このヘルメットのおやっさんは社長の古くからの知り合いで、この人が依頼者だ。港の荷物の受け入れ検査と倉庫の監督をしている。いつもアルコール臭を放っていて、ヤってんのか?と不安になるのだが、繊細な機械操作も港内で誰より達者で、「休みたい」「早く帰りたい」が口癖という素敵な上司だ。
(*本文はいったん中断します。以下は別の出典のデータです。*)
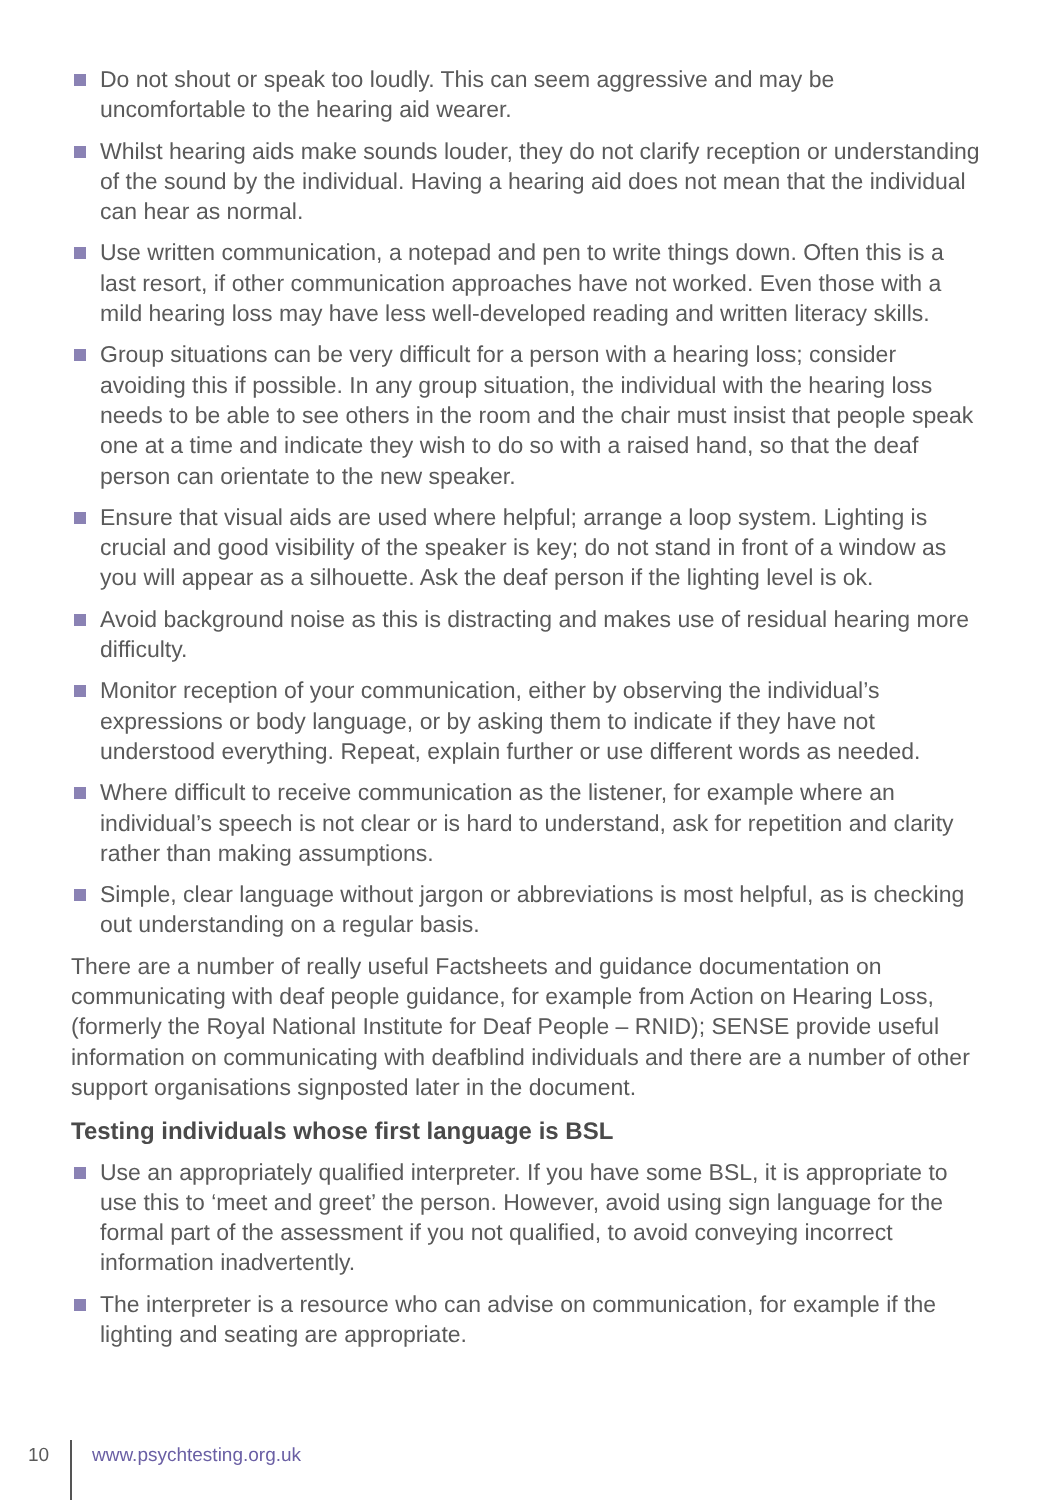Do not shout or speak too loudly. This can seem aggressive and may be uncomfortable to the hearing aid wearer.
Whilst hearing aids make sounds louder, they do not clarify reception or understanding of the sound by the individual. Having a hearing aid does not mean that the individual can hear as normal.
Use written communication, a notepad and pen to write things down. Often this is a last resort, if other communication approaches have not worked. Even those with a mild hearing loss may have less well-developed reading and written literacy skills.
Group situations can be very difficult for a person with a hearing loss; consider avoiding this if possible. In any group situation, the individual with the hearing loss needs to be able to see others in the room and the chair must insist that people speak one at a time and indicate they wish to do so with a raised hand, so that the deaf person can orientate to the new speaker.
Ensure that visual aids are used where helpful; arrange a loop system. Lighting is crucial and good visibility of the speaker is key; do not stand in front of a window as you will appear as a silhouette. Ask the deaf person if the lighting level is ok.
Avoid background noise as this is distracting and makes use of residual hearing more difficulty.
Monitor reception of your communication, either by observing the individual’s expressions or body language, or by asking them to indicate if they have not understood everything. Repeat, explain further or use different words as needed.
Where difficult to receive communication as the listener, for example where an individual’s speech is not clear or is hard to understand, ask for repetition and clarity rather than making assumptions.
Simple, clear language without jargon or abbreviations is most helpful, as is checking out understanding on a regular basis.
There are a number of really useful Factsheets and guidance documentation on communicating with deaf people guidance, for example from Action on Hearing Loss, (formerly the Royal National Institute for Deaf People – RNID); SENSE provide useful information on communicating with deafblind individuals and there are a number of other support organisations signposted later in the document.
Testing individuals whose first language is BSL
Use an appropriately qualified interpreter. If you have some BSL, it is appropriate to use this to ‘meet and greet’ the person. However, avoid using sign language for the formal part of the assessment if you not qualified, to avoid conveying incorrect information inadvertently.
The interpreter is a resource who can advise on communication, for example if the lighting and seating are appropriate.
10 www.psychtesting.org.uk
「あからさまに嫌そうな顔すんなよ。冗談だって。明日から海がシケるから港は仕事にならないもんでよ、悪いんだけど今日急ぎで仕事ぶっこませてもらったんだわ」
「おやっさん明日は1日中飲んだくれて過ごせるわけだ」
「たまには付き合えよ風上ぃ」
全力でお断りだ。オレは酒が強くないし、こんなザルに付き合ったら即、急性アルコール中毒で搬送されちまう。運び屋が運ばれるのはさすがにシャレにならん。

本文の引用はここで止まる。